» DESCRIPTION OF THE TASK
Word for word, repeat the data; no picture should appear in the result.

*** Opening PROVIDED RECORDS ***

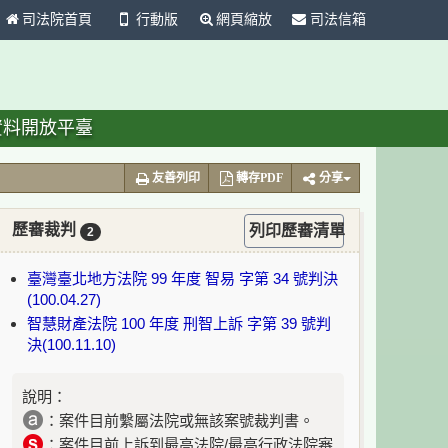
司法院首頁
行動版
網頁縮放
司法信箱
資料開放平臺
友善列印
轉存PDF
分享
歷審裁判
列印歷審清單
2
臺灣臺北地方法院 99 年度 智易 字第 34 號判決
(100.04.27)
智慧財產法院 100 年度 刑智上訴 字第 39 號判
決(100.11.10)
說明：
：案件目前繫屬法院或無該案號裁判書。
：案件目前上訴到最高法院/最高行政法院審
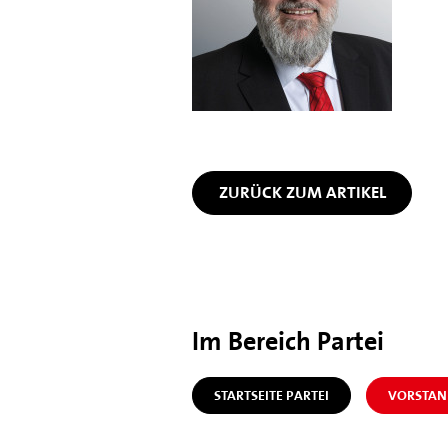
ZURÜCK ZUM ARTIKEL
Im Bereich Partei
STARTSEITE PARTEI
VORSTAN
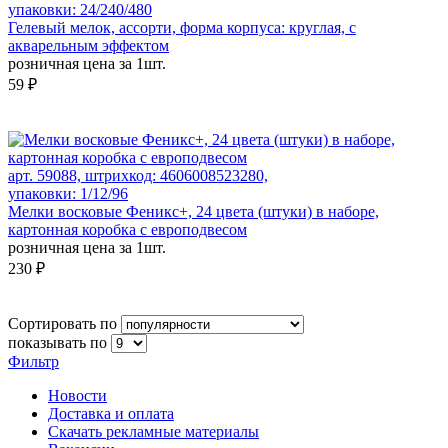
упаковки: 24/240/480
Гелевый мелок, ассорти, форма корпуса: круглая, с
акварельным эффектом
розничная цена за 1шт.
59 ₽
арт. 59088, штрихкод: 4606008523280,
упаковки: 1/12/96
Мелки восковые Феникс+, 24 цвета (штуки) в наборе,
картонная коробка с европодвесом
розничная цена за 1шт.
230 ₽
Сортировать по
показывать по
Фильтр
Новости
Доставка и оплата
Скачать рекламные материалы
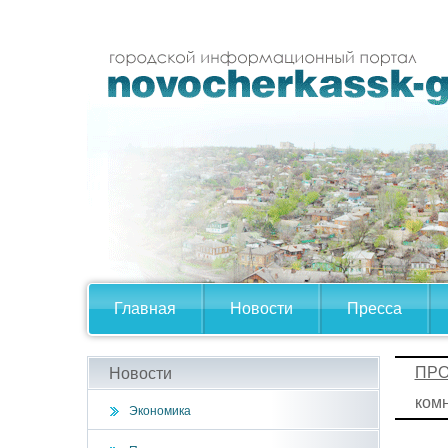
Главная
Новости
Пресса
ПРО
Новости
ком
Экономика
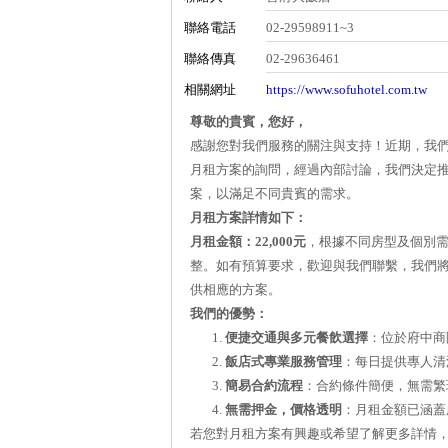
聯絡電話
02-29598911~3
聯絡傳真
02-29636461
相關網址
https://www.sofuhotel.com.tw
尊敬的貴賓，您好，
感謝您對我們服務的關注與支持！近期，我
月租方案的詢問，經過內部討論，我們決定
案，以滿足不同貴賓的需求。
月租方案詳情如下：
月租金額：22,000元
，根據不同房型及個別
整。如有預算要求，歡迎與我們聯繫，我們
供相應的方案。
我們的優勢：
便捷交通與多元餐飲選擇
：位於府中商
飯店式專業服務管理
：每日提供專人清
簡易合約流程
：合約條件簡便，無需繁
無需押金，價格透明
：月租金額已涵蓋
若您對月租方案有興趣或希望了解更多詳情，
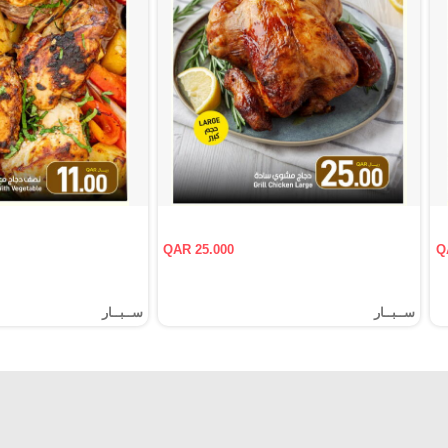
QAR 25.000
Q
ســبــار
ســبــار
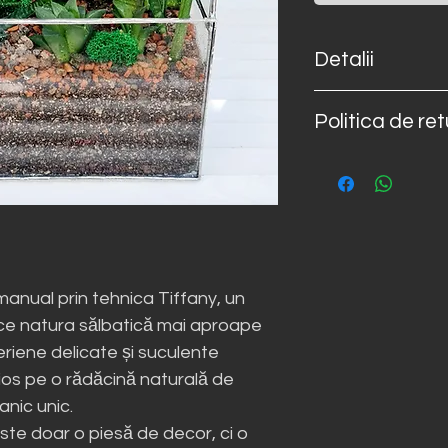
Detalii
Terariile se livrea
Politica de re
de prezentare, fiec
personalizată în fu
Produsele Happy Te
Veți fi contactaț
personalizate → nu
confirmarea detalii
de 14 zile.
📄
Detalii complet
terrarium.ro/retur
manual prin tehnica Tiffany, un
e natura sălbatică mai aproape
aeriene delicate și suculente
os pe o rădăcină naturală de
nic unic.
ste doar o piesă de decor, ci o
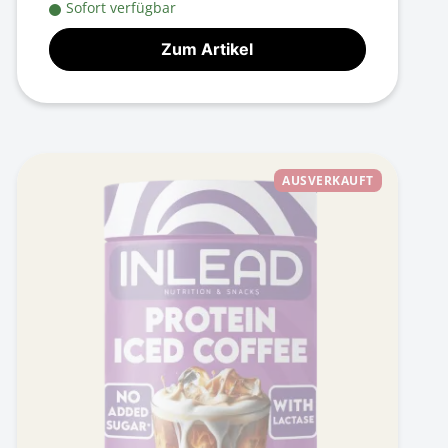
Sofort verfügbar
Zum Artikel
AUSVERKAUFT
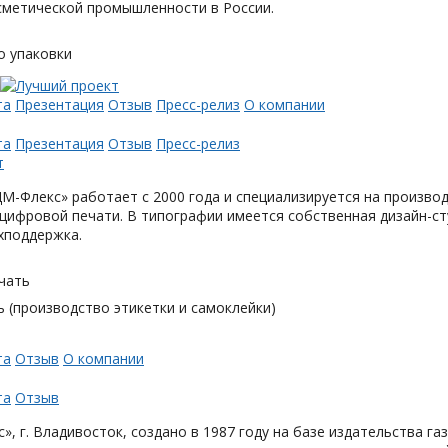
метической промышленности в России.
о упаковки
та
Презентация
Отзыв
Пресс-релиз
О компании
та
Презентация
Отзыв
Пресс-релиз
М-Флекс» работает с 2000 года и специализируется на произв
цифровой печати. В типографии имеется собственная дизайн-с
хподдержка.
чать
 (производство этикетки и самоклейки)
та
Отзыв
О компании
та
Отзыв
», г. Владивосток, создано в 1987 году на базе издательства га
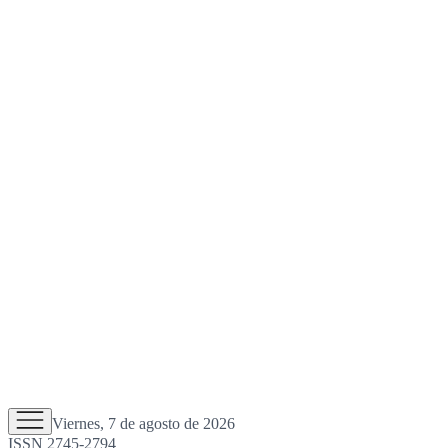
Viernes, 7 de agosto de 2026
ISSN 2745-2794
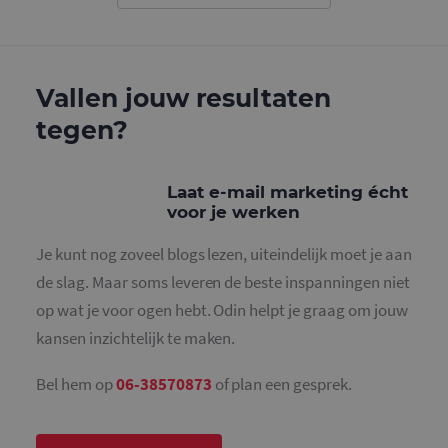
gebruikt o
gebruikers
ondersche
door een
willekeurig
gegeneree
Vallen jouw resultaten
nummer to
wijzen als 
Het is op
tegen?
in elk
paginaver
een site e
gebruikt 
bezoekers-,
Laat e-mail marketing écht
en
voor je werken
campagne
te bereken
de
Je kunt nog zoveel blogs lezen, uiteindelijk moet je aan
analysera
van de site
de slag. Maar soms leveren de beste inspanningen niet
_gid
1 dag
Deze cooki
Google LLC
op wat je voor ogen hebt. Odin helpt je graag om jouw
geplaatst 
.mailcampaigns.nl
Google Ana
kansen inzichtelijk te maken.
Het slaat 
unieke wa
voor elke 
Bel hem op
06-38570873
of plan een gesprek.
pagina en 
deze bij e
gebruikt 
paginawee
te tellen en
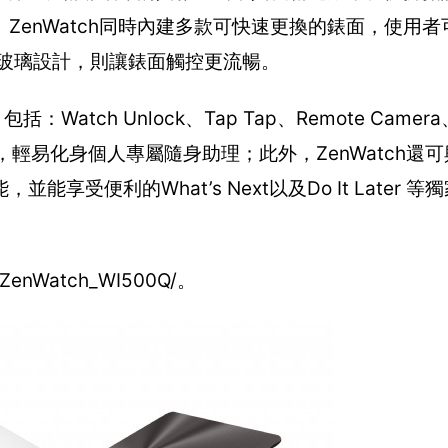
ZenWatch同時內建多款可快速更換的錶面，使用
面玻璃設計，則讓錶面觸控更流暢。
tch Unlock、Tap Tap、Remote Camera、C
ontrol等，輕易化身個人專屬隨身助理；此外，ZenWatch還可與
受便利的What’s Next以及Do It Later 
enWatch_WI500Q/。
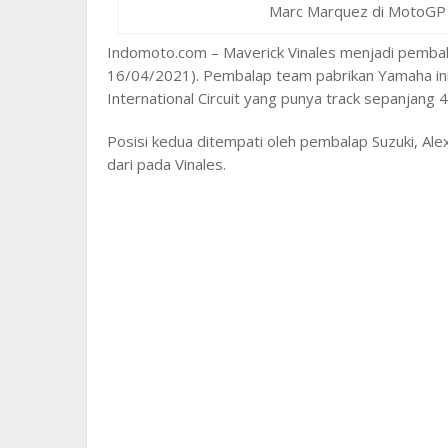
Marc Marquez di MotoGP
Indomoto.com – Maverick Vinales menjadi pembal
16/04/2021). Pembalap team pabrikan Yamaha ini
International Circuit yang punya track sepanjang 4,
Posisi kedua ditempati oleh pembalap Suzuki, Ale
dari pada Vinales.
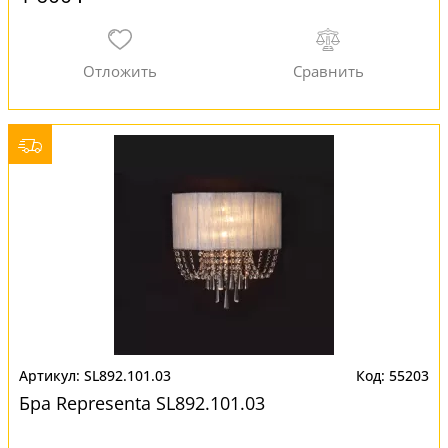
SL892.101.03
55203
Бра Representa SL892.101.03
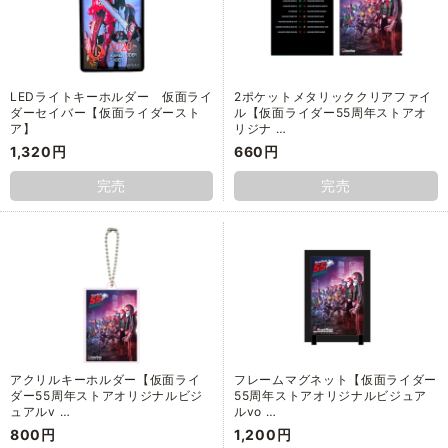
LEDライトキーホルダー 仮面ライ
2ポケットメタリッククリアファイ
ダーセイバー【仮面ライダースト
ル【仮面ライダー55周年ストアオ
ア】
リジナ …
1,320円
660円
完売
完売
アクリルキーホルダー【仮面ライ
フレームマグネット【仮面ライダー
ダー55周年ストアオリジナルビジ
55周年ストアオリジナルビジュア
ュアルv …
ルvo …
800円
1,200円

*** Closing PROVIDED RECORDS ***

» FINAL ANSWER
司法院首頁
行動版
網頁縮放
司法信箱
資料開放平臺
友善列印
轉存PDF
分享
歷審裁判
列印歷審清單
2
臺灣臺北地方法院 99 年度 智易 字第 34 號判決
(100.04.27)
智慧財產法院 100 年度 刑智上訴 字第 39 號判
決(100.11.10)
說明：
：案件目前繫屬法院或無該案號裁判書。
：案件目前上訴到最高法院/最高行政法院審
ZURÜCK ZUM ARTIKEL
Im Bereich Partei
STARTSEITE PARTEI
VORSTAN
упаковки: 24/240/480
Гелевый мелок, ассорти, форма корпуса: круглая, с
акварельным эффектом
розничная цена за 1шт.
59 ₽
арт. 59088, штрихкод: 4606008523280,
упаковки: 1/12/96
Мелки восковые Феникс+, 24 цвета (штуки) в наборе,
картонная коробка с европодвесом
розничная цена за 1шт.
230 ₽
Сортировать по
показывать по
Фильтр
Новости
Доставка и оплата
Скачать рекламные материалы
Главная
Новости
Пресса
ПРО
Новости
ком
Экономика
聯絡電話
02-29598911~3
聯絡傳真
02-29636461
相關網址
https://www.sofuhotel.com.tw
尊敬的貴賓，您好，
感謝您對我們服務的關注與支持！近期，我
月租方案的詢問，經過內部討論，我們決定
案，以滿足不同貴賓的需求。
月租方案詳情如下：
月租金額：22,000元
，根據不同房型及個別
整。如有預算要求，歡迎與我們聯繫，我們
供相應的方案。
我們的優勢：
便捷交通與多元餐飲選擇
：位於府中商
飯店式專業服務管理
：每日提供專人清
簡易合約流程
：合約條件簡便，無需繁
無需押金，價格透明
：月租金額已涵蓋
若您對月租方案有興趣或希望了解更多詳情，
QAR 25.000
Q
ســبــار
ســبــار
Detalii
Terariile se livrea
Politica de re
de prezentare, fiec
personalizată în fu
Produsele Happy Te
Veți fi contactaț
personalizate → nu
confirmarea detalii
de 14 zile.
📄
Detalii complet
terrarium.ro/retur
manual prin tehnica Tiffany, un
e natura sălbatică mai aproape
aeriene delicate și suculente
os pe o rădăcină naturală de
nic unic.
ste doar o piesă de decor, ci o
Sofort verfügbar
Zum Artikel
AUSVERKAUFT
метической промышленности в России.
о упаковки
та
Презентация
Отзыв
Пресс-релиз
О компании
та
Презентация
Отзыв
Пресс-релиз
М-Флекс» работает с 2000 года и специализируется на произв
цифровой печати. В типографии имеется собственная дизайн-с
хподдержка.
чать
 (производство этикетки и самоклейки)
та
Отзыв
О компании
та
Отзыв
», г. Владивосток, создано в 1987 году на базе издательства га
Viernes, 7 de agosto de 2026
ISSN 2745-2794
gebruikt o
gebruikers
ondersche
door een
willekeurig
gegeneree
Vallen jouw resultaten
nummer to
wijzen als 
Het is op
tegen?
in elk
paginaver
een site e
gebruikt 
bezoekers-,
Laat e-mail marketing écht
en
voor je werken
campagne
te bereken
de
Je kunt nog zoveel blogs lezen, uiteindelijk moet je aan
analysera
van de site
de slag. Maar soms leveren de beste inspanningen niet
_gid
1 dag
Deze cooki
Google LLC
op wat je voor ogen hebt. Odin helpt je graag om jouw
geplaatst 
.mailcampaigns.nl
Google Ana
kansen inzichtelijk te maken.
Het slaat 
unieke wa
voor elke 
Bel hem op
06-38570873
of plan een gesprek.
pagina en 
deze bij e
gebruikt 
paginawee
te tellen en
ZenWatch同時內建多款可快速更換的錶面，使用
面玻璃設計，則讓錶面觸控更流暢。
tch Unlock、Tap Tap、Remote Camera、C
ontrol等，輕易化身個人專屬隨身助理；此外，ZenWatch還可與
受便利的What’s Next以及Do It Later 
enWatch_WI500Q/。
Marc Marquez di MotoGP
Indomoto.com – Maverick Vinales menjadi pembal
16/04/2021). Pembalap team pabrikan Yamaha ini
International Circuit yang punya track sepanjang 4,
Posisi kedua ditempati oleh pembalap Suzuki, Ale
dari pada Vinales.
SL892.101.03
55203
Бра Representa SL892.101.03
LEDライトキーホルダー 仮面ライ
2ポケットメタリッククリアファイ
ダーセイバー【仮面ライダースト
ル【仮面ライダー55周年ストアオ
ア】
リジナ …
1,320円
660円
完売
完売
アクリルキーホルダー【仮面ライ
フレームマグネット【仮面ライダー
ダー55周年ストアオリジナルビジ
55周年ストアオリジナルビジュア
ュアルv …
ルvo …
800円
1,200円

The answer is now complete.